(Description of the task): Could you reproduce the material word for word, from its very first line up to and including the line containing "woorden, maar zeggen"?

(The data):
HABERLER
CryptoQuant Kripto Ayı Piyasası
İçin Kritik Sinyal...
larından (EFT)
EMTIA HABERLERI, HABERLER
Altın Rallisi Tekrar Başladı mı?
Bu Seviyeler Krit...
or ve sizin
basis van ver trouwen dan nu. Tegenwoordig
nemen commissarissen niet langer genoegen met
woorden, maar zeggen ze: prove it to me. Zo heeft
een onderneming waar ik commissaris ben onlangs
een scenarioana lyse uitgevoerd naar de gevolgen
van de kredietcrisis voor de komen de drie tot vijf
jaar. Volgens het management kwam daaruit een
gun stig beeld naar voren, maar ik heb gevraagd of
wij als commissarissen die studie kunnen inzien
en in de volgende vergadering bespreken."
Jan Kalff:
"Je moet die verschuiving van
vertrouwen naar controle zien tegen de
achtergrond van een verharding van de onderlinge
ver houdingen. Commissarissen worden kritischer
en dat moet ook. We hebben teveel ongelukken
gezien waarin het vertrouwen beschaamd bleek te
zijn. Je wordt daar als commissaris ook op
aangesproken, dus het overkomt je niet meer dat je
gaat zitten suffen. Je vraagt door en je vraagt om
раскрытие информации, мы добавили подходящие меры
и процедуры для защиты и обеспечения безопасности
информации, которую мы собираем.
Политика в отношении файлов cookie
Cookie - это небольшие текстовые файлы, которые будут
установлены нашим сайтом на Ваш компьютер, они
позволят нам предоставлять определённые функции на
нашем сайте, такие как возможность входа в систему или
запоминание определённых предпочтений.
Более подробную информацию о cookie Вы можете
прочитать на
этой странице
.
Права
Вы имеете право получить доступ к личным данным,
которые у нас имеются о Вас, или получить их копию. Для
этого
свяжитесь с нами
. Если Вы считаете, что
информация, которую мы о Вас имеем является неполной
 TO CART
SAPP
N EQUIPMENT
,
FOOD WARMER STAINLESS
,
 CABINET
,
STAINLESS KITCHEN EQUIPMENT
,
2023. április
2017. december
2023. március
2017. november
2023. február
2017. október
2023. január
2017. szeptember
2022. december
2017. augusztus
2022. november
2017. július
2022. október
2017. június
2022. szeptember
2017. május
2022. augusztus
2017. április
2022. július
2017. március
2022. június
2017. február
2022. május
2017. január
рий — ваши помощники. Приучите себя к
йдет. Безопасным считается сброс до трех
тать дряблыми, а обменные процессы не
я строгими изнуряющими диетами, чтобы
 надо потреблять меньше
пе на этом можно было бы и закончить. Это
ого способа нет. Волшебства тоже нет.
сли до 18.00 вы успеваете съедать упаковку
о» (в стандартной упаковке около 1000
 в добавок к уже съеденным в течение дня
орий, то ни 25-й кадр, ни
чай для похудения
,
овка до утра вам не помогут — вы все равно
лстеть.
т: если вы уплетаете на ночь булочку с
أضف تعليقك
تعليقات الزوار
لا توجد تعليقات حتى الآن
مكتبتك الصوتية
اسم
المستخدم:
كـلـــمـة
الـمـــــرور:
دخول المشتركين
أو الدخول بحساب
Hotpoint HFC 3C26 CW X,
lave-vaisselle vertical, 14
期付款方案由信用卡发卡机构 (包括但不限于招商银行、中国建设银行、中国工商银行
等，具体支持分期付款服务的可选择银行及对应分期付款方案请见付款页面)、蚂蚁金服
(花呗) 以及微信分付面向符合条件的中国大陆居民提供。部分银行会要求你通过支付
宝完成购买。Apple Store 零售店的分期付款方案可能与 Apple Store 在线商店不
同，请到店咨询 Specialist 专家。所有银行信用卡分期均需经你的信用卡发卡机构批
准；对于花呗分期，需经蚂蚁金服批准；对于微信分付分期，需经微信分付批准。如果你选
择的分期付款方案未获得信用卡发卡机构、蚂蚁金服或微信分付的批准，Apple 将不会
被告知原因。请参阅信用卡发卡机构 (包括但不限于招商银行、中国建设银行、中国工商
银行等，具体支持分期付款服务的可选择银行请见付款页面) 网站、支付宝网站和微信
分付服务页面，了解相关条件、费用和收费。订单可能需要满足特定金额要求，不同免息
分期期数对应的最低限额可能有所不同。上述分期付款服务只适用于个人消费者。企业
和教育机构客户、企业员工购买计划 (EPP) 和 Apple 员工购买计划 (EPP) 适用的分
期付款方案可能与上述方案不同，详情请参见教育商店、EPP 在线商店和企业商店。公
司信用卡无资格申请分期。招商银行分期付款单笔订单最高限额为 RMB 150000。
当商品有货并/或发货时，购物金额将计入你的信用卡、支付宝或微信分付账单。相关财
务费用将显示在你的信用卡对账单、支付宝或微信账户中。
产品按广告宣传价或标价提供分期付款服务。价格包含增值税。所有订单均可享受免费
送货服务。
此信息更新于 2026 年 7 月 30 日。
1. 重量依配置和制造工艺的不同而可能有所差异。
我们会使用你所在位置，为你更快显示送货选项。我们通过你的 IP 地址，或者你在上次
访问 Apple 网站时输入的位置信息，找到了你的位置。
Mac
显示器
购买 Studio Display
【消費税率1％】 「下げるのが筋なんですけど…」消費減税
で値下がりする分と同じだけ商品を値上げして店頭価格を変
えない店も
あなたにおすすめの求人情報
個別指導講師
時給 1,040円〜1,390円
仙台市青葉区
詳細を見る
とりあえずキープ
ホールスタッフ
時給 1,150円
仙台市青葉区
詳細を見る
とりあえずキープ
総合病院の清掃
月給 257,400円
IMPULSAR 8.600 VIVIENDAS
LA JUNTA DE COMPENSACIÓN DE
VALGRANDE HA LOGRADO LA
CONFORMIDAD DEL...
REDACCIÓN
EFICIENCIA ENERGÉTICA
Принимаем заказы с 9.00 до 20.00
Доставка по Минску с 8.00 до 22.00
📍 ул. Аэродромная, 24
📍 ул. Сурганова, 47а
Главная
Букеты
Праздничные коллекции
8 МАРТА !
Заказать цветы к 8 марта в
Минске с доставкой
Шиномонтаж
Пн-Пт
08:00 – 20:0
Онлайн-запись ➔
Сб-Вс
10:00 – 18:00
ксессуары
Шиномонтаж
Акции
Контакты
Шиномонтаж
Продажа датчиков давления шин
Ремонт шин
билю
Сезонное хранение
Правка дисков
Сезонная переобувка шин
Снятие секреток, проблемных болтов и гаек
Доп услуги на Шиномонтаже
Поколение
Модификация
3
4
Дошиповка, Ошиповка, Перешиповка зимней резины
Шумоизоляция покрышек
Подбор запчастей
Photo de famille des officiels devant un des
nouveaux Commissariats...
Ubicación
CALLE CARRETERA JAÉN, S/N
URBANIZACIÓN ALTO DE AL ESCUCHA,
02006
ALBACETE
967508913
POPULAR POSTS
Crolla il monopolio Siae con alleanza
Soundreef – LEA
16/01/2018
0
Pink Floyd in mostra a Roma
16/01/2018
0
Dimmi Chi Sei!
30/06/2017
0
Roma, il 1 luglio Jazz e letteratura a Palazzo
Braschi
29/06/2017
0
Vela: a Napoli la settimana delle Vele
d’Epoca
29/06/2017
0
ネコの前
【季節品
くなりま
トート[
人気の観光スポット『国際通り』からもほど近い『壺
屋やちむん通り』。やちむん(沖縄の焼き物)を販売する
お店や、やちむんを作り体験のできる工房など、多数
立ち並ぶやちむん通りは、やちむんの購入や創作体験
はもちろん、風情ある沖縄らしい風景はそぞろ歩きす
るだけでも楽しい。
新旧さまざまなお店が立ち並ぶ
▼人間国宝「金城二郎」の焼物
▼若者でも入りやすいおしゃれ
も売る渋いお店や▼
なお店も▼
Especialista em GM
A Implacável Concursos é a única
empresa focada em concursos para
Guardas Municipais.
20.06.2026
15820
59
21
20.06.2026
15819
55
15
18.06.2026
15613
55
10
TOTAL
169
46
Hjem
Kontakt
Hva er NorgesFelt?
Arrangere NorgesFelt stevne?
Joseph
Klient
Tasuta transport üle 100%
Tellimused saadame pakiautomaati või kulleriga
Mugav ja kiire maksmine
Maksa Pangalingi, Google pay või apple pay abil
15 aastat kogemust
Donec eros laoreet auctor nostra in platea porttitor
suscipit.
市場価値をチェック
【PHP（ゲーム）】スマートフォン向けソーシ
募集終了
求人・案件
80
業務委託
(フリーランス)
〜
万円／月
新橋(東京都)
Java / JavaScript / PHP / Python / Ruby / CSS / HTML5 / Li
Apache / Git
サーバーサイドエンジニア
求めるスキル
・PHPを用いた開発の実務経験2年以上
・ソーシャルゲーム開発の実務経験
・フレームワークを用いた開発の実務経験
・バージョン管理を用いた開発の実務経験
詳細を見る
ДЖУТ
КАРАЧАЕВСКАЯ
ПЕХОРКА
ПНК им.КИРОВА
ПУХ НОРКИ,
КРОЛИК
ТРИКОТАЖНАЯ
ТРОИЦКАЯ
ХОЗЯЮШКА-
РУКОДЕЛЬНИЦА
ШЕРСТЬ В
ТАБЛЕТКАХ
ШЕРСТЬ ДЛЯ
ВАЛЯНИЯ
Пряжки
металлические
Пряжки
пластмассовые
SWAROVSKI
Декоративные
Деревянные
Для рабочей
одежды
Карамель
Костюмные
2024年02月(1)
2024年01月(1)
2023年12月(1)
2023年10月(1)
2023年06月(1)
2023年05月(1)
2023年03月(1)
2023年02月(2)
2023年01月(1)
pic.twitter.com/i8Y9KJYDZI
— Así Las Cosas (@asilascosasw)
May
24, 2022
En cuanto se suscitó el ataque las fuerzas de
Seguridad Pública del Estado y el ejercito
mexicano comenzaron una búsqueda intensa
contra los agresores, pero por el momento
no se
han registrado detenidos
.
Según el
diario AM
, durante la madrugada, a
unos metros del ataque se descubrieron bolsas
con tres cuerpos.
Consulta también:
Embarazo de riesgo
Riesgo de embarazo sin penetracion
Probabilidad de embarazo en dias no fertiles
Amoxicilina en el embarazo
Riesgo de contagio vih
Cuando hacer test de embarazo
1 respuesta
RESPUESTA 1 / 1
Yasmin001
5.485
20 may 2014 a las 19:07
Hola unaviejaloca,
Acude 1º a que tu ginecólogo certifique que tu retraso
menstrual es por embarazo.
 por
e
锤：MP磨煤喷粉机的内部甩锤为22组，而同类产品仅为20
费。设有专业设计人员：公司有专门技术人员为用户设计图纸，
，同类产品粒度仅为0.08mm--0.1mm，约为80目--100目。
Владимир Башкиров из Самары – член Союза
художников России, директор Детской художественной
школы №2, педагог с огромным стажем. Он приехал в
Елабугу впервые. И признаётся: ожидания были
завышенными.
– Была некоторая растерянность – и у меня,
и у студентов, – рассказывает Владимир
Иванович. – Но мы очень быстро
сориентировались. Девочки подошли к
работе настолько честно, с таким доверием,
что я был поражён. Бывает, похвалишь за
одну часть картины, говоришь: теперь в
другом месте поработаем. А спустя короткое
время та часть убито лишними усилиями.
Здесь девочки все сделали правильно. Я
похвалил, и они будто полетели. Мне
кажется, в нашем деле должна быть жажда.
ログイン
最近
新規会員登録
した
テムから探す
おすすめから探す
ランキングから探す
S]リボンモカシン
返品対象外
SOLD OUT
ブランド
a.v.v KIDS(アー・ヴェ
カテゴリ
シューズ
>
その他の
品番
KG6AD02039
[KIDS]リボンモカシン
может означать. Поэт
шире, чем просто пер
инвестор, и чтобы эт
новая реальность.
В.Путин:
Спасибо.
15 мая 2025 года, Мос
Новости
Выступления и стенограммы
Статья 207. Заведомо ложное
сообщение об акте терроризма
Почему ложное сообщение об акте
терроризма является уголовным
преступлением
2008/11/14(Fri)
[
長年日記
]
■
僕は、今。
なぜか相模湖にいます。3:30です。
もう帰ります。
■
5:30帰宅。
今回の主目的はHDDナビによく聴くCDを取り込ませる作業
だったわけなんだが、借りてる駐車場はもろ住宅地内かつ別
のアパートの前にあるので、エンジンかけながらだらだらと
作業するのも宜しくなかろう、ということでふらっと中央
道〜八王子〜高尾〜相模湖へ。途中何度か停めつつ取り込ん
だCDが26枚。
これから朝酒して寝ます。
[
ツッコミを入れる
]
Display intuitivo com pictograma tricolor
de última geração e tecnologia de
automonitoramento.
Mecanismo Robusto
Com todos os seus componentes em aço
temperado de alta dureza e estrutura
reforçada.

(Expected answer):
HABERLER
CryptoQuant Kripto Ayı Piyasası
İçin Kritik Sinyal...
larından (EFT)
EMTIA HABERLERI, HABERLER
Altın Rallisi Tekrar Başladı mı?
Bu Seviyeler Krit...
or ve sizin
basis van ver trouwen dan nu. Tegenwoordig
nemen commissarissen niet langer genoegen met
woorden, maar zeggen ze: prove it to me. Zo heeft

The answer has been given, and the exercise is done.